24. It remains now to consider the authorities cited. The passages quoted from Dart on Vendors and Purchasers relates to private sales and sales by the Court of Chancery, which are governed by rules somewhat different from those regulating execution sales under our Code of Civil Procedure. The correctness of much that is said in the decision in Whittemore v. Whittemore (1869) L. R. 8 Eq. 603. has been doubted in In re Terry and White's Contract (1886) L. R. 32. Ch. Div. 14. And, as for the case of Kissory Mohan Bay v. Kali Charan Ghose (1896) 1 C. W. N. 106., compensation was there allowed while the purchase-money was still under the control of the Court, a circumstance which creates a material difference between that case and this. For there the compensation was really paid out of the purchase-money, and so the party who had to pay it was not the decree-holder, but the judgment-debtor.
25. For the foregoing reasons, I think the plaintiff's appeal must fail.
26. In the appeal of the defendant, the two points really pressed wore, first, that the claim for abatement was opposed to the terms of the lease, and, second, that in no case ought the rent to have been reduced below Rs. 187-8, the amount specified in the plaint.

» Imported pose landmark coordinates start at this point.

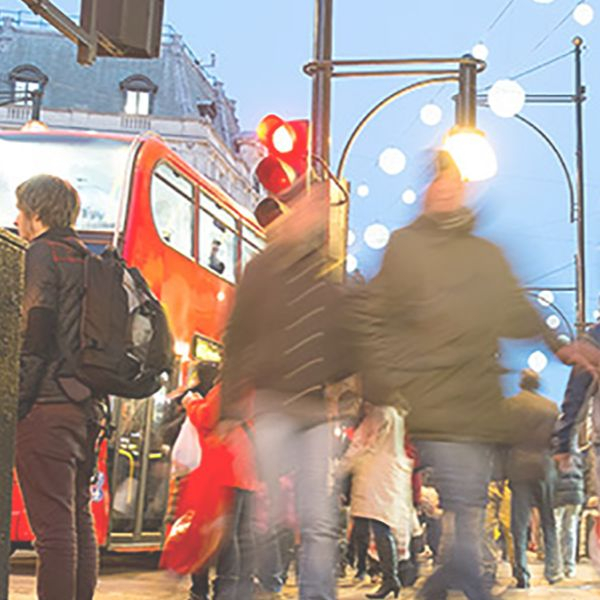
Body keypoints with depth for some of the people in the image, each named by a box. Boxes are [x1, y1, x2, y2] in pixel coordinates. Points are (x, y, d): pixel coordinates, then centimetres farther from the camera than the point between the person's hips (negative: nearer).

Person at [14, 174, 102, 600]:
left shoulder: (41, 255, -6)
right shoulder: (86, 261, 19)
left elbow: (35, 336, -15)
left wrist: (16, 401, -13)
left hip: (47, 408, -8)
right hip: (86, 408, 9)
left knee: (53, 526, -8)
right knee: (80, 519, 13)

27. In support of the first point, the only provision of the lease relied upon is the clause providing for a measurement before the full rate is fixed. But that clause does not bar any claim for abatement, while, on the contrary, an earlier clause in the lease contemplates measurement of the lands at any future time. The first contention of the defendant appellant must therefore fail.
28. The second contention in the defendant's appeal should, in my opinion, succeed; and the learned Vakil for the plaintiff very properly concedes that that must be so.
29. The result is that appeal No. 409 must be dismissed with costs, and appeal No. 758 allowed to this extent that the decree of the Lower Appellate Court will be modified by fixing the reduced rent at Rs. 187-8 a year. As this last-mentioned appeal succeeds only partially and to a very limited extent, the respondents will have their costs.